In this post we’ll delve into the math behind the code for std_agg()
, the function that @jeremy created to compute the standard deviation of a one-dimensional data vector, discussed in the Lesson #7 video, starting at the 45:32
point.
In the std_agg()
function, @jeremy employs the following expression for mean squared deviation:
sum((x - <x>)**2)/N = <x**2> - <x>**2
If you’re curious about this basic result from statistics, read on!
The standard deviation is a measure of the spread or dispersion in a set of real values. Mathematically, it is computed as the root mean squared deviation. Don’t worry if you are unfamiliar with these terms; we’ll discuss them below.
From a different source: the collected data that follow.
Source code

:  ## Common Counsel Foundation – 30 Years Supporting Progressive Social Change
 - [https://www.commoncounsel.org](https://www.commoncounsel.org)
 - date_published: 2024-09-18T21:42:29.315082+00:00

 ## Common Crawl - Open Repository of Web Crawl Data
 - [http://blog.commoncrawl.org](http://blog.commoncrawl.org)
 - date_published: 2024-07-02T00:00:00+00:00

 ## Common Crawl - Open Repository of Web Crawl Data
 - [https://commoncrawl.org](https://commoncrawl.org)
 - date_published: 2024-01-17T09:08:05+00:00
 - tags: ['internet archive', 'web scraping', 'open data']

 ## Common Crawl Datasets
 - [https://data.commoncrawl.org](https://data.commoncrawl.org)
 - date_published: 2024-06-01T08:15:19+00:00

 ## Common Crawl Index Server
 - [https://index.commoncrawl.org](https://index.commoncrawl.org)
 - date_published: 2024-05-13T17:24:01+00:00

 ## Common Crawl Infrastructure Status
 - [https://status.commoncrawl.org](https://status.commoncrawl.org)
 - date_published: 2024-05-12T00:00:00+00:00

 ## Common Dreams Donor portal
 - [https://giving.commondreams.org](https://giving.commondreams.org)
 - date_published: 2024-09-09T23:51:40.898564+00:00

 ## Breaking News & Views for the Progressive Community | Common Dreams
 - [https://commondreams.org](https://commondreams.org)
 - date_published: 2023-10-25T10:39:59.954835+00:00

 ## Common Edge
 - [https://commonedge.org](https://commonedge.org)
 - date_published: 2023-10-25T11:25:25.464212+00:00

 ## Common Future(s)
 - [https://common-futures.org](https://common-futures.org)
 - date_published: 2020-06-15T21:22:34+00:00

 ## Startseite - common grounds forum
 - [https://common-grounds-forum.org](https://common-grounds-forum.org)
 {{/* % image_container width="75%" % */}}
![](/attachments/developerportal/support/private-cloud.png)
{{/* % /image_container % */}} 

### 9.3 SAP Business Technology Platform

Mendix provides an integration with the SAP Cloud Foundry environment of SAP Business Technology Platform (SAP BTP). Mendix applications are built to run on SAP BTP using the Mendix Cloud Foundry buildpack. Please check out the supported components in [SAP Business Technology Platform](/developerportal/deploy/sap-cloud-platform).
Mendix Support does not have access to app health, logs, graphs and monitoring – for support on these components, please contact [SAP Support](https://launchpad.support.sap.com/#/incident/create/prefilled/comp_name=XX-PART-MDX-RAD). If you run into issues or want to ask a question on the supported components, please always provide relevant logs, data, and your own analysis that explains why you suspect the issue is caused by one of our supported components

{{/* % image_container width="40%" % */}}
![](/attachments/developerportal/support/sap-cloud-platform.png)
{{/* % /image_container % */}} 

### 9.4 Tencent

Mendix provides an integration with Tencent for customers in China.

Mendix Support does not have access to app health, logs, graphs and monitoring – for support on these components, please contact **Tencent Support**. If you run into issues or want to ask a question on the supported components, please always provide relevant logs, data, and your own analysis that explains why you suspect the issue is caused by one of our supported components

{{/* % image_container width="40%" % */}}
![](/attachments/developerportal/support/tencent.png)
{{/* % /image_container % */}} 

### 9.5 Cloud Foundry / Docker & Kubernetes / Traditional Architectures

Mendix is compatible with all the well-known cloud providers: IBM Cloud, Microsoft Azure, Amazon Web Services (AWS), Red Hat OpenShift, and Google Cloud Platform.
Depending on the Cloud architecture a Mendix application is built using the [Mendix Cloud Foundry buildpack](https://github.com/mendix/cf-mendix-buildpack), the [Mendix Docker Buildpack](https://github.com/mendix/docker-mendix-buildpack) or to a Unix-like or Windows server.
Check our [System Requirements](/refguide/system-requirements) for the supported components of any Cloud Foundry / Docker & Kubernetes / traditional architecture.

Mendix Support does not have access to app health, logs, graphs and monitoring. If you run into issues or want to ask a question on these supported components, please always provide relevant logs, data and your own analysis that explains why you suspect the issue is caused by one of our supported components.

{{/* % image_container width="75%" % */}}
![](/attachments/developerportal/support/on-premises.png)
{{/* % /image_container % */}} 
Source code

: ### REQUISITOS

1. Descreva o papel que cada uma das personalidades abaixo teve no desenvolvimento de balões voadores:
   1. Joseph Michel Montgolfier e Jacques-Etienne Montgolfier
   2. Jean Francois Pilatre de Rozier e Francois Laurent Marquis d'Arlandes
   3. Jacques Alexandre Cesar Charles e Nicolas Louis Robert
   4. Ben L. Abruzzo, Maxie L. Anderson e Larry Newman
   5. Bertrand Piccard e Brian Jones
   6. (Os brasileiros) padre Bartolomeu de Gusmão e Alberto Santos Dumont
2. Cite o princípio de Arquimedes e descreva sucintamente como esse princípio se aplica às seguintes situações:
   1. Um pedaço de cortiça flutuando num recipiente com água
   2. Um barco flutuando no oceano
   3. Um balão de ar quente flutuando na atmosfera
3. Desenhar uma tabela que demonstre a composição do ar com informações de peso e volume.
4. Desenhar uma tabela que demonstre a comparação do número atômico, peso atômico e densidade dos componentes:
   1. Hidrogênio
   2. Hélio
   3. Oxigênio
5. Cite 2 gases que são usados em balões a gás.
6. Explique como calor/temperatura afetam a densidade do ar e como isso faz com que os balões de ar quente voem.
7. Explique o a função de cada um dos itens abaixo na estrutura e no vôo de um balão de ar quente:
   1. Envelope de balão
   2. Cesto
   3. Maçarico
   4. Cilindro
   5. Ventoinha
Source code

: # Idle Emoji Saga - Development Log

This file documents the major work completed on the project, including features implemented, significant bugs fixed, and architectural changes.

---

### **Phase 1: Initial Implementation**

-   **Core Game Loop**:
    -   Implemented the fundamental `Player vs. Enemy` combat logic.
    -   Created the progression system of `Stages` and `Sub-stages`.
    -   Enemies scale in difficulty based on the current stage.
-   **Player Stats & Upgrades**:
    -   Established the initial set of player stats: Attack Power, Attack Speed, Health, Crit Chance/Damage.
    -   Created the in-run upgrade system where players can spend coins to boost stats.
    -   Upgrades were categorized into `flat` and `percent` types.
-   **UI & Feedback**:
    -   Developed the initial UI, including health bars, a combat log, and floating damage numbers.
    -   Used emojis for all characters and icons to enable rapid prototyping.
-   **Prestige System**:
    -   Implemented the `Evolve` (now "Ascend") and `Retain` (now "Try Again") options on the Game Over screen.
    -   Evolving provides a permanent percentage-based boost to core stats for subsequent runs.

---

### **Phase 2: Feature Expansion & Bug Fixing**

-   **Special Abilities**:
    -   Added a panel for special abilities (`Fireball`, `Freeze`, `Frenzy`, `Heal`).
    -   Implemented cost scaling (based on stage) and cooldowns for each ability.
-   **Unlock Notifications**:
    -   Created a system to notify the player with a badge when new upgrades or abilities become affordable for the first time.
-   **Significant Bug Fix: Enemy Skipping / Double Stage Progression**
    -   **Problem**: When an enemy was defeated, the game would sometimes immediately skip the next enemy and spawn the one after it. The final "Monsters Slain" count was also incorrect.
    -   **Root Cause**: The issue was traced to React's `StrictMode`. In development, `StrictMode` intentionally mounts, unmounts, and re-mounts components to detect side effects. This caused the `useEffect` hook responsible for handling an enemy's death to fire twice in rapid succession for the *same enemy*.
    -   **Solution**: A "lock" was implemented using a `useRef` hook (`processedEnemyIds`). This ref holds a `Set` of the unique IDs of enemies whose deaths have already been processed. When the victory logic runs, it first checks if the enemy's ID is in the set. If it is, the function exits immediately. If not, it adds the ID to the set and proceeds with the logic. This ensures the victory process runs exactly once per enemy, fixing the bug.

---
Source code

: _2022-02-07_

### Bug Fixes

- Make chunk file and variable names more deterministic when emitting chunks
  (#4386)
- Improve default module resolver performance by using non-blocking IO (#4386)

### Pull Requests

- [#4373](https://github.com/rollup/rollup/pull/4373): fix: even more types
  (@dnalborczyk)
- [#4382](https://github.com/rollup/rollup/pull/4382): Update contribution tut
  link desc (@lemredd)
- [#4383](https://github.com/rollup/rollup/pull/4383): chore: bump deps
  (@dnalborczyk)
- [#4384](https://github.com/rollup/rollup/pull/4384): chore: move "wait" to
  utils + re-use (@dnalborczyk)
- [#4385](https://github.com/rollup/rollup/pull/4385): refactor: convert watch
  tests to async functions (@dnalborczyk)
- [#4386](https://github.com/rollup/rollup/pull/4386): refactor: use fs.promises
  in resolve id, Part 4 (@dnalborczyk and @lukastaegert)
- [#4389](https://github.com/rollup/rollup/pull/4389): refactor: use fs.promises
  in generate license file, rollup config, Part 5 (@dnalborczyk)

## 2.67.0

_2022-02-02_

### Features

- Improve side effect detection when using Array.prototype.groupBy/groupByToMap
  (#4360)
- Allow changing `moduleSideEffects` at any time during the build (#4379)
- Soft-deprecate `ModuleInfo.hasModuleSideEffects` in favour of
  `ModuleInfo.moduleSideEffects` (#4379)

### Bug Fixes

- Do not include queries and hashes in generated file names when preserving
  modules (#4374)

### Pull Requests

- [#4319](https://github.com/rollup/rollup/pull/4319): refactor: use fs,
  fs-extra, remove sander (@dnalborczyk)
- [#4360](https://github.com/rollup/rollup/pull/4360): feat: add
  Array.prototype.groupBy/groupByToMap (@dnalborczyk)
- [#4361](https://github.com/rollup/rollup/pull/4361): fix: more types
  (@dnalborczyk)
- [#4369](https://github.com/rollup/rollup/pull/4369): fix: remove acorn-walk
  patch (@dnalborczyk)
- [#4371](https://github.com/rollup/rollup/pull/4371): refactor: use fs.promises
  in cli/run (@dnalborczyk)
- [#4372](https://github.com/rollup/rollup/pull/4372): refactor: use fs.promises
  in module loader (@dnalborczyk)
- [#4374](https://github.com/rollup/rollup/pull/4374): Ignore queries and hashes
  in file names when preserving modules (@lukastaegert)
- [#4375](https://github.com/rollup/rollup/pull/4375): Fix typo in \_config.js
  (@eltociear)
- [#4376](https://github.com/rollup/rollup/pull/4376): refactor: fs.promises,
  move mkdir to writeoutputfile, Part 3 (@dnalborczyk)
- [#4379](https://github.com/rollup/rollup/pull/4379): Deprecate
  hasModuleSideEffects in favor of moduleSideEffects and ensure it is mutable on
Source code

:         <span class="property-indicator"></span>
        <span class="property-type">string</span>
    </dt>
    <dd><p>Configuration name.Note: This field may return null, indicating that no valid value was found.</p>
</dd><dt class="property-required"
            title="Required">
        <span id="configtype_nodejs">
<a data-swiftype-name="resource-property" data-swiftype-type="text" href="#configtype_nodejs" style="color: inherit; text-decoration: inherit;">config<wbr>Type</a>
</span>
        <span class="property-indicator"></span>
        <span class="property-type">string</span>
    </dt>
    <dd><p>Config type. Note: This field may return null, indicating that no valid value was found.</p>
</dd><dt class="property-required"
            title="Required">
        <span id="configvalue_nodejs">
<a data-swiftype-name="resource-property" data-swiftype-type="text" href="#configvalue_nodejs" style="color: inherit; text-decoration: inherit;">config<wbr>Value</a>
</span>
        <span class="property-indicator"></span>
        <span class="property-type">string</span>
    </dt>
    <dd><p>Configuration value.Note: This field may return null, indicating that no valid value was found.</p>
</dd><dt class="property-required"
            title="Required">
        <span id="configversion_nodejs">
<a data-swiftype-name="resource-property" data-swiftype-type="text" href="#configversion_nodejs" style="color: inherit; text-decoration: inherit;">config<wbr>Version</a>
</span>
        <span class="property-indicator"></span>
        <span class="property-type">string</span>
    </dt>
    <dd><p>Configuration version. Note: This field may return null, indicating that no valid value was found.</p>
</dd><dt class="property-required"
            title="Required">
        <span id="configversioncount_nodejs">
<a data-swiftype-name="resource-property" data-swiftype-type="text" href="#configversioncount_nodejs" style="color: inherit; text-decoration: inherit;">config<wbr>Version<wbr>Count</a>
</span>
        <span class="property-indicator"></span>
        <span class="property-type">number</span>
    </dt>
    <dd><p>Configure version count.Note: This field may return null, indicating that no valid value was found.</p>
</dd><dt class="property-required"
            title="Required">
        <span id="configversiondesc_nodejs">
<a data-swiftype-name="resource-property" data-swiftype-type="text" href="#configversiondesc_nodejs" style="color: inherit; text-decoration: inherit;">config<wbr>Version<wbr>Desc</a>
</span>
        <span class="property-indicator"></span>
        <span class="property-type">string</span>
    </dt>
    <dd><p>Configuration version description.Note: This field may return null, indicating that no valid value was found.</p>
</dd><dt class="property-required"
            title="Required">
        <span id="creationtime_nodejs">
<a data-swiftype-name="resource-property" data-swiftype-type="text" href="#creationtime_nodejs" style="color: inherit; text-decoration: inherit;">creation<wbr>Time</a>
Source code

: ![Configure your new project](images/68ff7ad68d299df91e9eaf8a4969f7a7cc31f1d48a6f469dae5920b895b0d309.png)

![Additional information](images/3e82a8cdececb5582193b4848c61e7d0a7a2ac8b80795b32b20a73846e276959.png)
The definition of the standard deviation of a vector of values x is
std(x) = sqrt( sum( (x - <x>)**2 )/N )
In this formula,
-
N is the number of samples (x values), and angle brackets <> around a vector x denotes the expectation value, or mean of x: <x> = sum(x)/N.
-
x - <x> is called the deviation of a sample x from the mean.
-
for simplicity, we’ve used N instead of the usual N - 1 in the denominator, which is fine as long as N is large.
Let’s expand the quadratic squared deviation inside the sum in the preceding equation:
(x - <x>)**2 = x**2 - 2*x*<x> + <x>**2.
Summing the squared deviations over the samples and dividing by N.gives the mean squared deviation:
sum((x - <x>)**2)/N = sum( x**2)/N - 2*sum(x*<x>)/N + sum(<x>**2)/N
Let’s examine the right hand side of the preceding equation:
-
The first term is the mean of x**2, which is by definition the expectation value <x**2>
-
In the second term, sum(x*<x>)/N is the same as <x>*sum(x)/N, since <x> is a constant factor and can be taken outside the sum.
-
But look! sum(x)/N is the mean of x which is by definition equal to <x>, the expectation value of x. Therefore sum(x*<x>)/N= <x>*sum(x)/N = <x>*<x> = <x>**2. So the second term becomes -2*<x>**2
-
The third term is just <x>**2, a constant: summing over the samples means just multiplying by N.
Adding together the three terms, we find that the mean squared deviation is
sum((x - <x>)**2)/N = <x**2> - 2<x>**2 + <x>**2 = <x**2> - <x>**2
Note that this is the mean of the squares minus the square of the mean
By its definition, the standard deviation is the root mean squared deviation, so now we just need to take the square root:
std(x) = sqrt(sum((x - <x>)**2)/N) = sqrt(<x**2> - <x>**2)
In @jeremy’s notation, cnt is the number of samples N,
s1 is the sum of the sample values x, so <x> = s1/N = s1/cnt,
s2 is the sum of squares of sample values, so <x**2> = s2/N
The formula for standard deviation becomes
std(x) = sqrt( s2/cnt - (s1/cnt)**2 )
And thus @jeremy’s function definition is
def std_agg(cnt,s1,s2): return math.sqrt( (s2/cnt) - (s1/cnt)**2 )
This formula speeds the computation of the standard deviation: its inputs are the sum of the data, and the sum of the squares of the data, both of which are O(N).